Emotion is not static
People often think that balancing emotion means achieving complete stillness.

However, Mr Eng explains that emotion is, by nature, 'in motion'.

He says this is why people may seek out vacations in a distant peaceful resort. But that peace can vanish as soon as they reach a long queue at the airport.

'Rare indeed are those who appear calm and composed, functioning happily in the frenzy of our everyday lives,' he says.

He says the kind of balance one should try to achieve, that would be most useful in everyday urban lives, is a dynamic kind of balance that is a harmony of the emotions, which he likens to riding a bicycle.
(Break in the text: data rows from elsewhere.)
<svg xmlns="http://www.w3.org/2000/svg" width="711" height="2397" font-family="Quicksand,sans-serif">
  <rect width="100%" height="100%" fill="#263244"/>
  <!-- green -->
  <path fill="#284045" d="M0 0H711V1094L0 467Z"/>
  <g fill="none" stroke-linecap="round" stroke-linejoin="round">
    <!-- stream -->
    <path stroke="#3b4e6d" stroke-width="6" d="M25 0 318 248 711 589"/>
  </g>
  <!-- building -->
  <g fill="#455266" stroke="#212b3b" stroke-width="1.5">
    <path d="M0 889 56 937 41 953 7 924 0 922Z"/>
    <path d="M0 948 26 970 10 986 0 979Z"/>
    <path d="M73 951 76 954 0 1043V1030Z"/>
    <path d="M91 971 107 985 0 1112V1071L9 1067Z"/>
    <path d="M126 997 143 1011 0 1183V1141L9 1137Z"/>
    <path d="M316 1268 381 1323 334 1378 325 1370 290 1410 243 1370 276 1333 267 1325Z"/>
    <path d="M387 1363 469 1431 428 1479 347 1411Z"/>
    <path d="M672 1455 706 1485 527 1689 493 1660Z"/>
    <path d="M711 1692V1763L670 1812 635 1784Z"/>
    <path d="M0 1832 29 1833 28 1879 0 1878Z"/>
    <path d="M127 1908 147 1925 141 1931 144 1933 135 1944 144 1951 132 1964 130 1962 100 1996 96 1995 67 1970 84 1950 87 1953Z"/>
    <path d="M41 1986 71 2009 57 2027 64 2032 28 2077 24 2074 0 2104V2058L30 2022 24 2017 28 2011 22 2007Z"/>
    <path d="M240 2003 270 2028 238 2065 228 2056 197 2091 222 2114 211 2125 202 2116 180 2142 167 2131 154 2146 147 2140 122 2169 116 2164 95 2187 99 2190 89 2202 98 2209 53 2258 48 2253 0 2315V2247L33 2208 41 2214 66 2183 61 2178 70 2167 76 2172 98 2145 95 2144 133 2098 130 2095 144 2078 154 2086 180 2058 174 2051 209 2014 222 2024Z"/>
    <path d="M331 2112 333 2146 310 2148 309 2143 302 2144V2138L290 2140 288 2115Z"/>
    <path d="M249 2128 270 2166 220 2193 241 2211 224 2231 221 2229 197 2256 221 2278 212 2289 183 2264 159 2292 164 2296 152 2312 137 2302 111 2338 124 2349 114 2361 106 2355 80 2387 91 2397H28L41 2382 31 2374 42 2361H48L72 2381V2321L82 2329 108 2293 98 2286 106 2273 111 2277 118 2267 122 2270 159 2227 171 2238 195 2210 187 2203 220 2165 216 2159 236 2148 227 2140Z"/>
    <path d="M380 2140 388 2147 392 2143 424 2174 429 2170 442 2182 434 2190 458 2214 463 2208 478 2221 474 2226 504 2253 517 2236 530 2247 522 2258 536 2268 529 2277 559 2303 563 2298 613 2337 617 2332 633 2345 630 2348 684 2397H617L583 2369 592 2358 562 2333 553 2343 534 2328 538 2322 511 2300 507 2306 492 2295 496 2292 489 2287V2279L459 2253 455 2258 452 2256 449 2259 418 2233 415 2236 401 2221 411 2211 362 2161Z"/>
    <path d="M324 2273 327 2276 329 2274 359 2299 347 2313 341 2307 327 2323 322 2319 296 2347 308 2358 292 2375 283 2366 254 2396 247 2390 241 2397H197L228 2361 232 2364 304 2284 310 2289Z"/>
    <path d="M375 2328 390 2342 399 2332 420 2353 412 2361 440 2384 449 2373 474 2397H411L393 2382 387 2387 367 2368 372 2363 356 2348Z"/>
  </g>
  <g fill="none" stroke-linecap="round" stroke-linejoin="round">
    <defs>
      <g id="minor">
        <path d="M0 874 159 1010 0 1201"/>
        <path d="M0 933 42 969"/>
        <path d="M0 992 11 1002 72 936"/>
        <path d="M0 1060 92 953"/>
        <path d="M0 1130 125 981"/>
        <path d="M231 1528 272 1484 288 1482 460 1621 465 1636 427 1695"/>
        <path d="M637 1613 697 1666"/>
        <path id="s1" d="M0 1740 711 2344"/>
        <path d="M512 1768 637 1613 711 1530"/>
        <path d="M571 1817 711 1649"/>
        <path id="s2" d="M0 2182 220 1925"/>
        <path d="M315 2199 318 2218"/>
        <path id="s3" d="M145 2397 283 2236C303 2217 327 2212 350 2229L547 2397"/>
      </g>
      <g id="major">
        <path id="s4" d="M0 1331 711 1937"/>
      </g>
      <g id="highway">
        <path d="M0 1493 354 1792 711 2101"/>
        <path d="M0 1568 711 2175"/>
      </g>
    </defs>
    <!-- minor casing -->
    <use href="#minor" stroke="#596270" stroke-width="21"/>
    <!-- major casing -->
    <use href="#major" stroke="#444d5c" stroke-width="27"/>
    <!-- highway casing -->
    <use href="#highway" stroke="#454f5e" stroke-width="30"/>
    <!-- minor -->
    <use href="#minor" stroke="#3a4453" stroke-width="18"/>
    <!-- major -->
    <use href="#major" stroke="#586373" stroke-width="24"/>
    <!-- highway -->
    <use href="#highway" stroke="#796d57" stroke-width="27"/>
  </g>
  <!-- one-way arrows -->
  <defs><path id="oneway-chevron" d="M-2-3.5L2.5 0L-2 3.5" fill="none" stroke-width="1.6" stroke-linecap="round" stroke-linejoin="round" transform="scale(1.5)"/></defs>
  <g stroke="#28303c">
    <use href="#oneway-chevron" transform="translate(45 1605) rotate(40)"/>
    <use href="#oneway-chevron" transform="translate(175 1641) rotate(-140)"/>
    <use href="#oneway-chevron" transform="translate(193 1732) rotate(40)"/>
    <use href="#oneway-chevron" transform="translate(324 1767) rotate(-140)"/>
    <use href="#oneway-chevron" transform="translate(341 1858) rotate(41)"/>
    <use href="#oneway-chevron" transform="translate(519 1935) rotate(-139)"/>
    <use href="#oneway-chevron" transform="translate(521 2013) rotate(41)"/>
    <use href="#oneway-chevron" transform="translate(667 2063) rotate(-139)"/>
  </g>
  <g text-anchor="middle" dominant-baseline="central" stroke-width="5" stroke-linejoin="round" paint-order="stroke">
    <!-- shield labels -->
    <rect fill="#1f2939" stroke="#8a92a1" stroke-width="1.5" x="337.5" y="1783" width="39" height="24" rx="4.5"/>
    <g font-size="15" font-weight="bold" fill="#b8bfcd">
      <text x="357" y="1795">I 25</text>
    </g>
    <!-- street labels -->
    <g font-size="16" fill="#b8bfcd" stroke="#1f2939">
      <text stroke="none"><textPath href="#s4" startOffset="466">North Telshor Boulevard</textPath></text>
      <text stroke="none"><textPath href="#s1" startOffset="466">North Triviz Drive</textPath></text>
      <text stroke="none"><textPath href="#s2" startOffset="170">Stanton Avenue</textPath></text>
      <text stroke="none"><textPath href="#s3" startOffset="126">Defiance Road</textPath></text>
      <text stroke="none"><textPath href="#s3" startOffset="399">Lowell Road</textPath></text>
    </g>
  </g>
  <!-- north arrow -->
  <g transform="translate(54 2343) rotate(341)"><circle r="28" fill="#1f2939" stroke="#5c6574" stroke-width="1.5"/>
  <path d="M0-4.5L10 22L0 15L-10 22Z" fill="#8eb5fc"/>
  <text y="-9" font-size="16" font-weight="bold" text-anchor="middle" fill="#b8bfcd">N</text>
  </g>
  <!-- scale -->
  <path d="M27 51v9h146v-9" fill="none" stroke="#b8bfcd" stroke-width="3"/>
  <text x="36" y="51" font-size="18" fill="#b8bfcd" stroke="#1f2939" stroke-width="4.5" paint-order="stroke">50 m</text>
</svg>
'This brings to mind the Chinese archetype of the sage who, when elated, does not lose composure (of mind), and when sad, does not fall into despair, but is still able to function and serve others,' he says.

The path to balance
The good news, according to Mr Eng, is that there are time-proven methods to cultivating this balance:

- Key to finding that balance is being honest with ourselves about how we feel, he says.
Once a person gets in touch with his feelings, he can choose to regulate his emotional states.
'Modern psychology calls it metacognition, some call it 'listening to your inner-self', others call it awareness. Whatever its name, the function is the same.'
- Second, decide that you want to create a balance, and make a commitment to make it happen.
- The third factor to attaining that balance is having the mental skills to regulate the emotions. These mental skills include taking the time to reflect on feelings and their causes, through meditation or breathing exercises.

Dealing with anger
Mr Eng lists two simple but effective 'tricks' to help counter-balance a negative emotion, for instance, anger.
- When you next feel you are going to get angry, stop. Watch. Know that you have a choice whether to continue to feel angry, or to give yourself some space to let yourself cool down. Or you can choose to redirect that energy into constructive use.
- At other times, cultivate its direct opposites - like love, gentleness and kindness. Make it a point to do AND say at least one nice thing to at least one person each day.
Assuming you think about what you say, you would have to engage the combined power - doing (body), with saying (thoughts + words). Then, day-by-day, week-by-week, set your own standards higher.
- Chart your progress and encourage yourself to improve.

'And remember it takes practice before you can acquire the skills needed to achieve true balance,' he says.

Putting it into practice
Mr Eng says that certain mental habits get in our way of peace and balance. These could range from defensiveness to perfectionism, lack of acceptance to lack of humility and envy.

These habits are made worse by a lack of awareness.

'We are not aware of how much it's messing up our lives and the lives of those we love. We are not aware that we can live better. And we are too used to the rut we're in to want to change the situation.'

He explains that people are often quick to assume that 'something or someone else' is responsible for their peace, balance or happiness.

'Can you imagine how stressful it is to be on the receiving end when your girlfriend or boyfriend says that her or his happiness is your responsibility?' he says.

Basically, he believes that the stories people make up for themselves are what help or get in the way of peace and happiness.

'Whether we are aware or not, we build our own castles in the air, live in it, and charge ourselves rent for it,' he says.

He lists the best gifts one can give oneself this new year:
-The awareness of how your habits and your stories of yourself could harm you and your loved ones;
-The knowledge that life can be better; and
- Deciding that you want to 'make the better happen'.

'Once you have these three elements, you may find that balance, peace and happiness is right here, right now,' he says.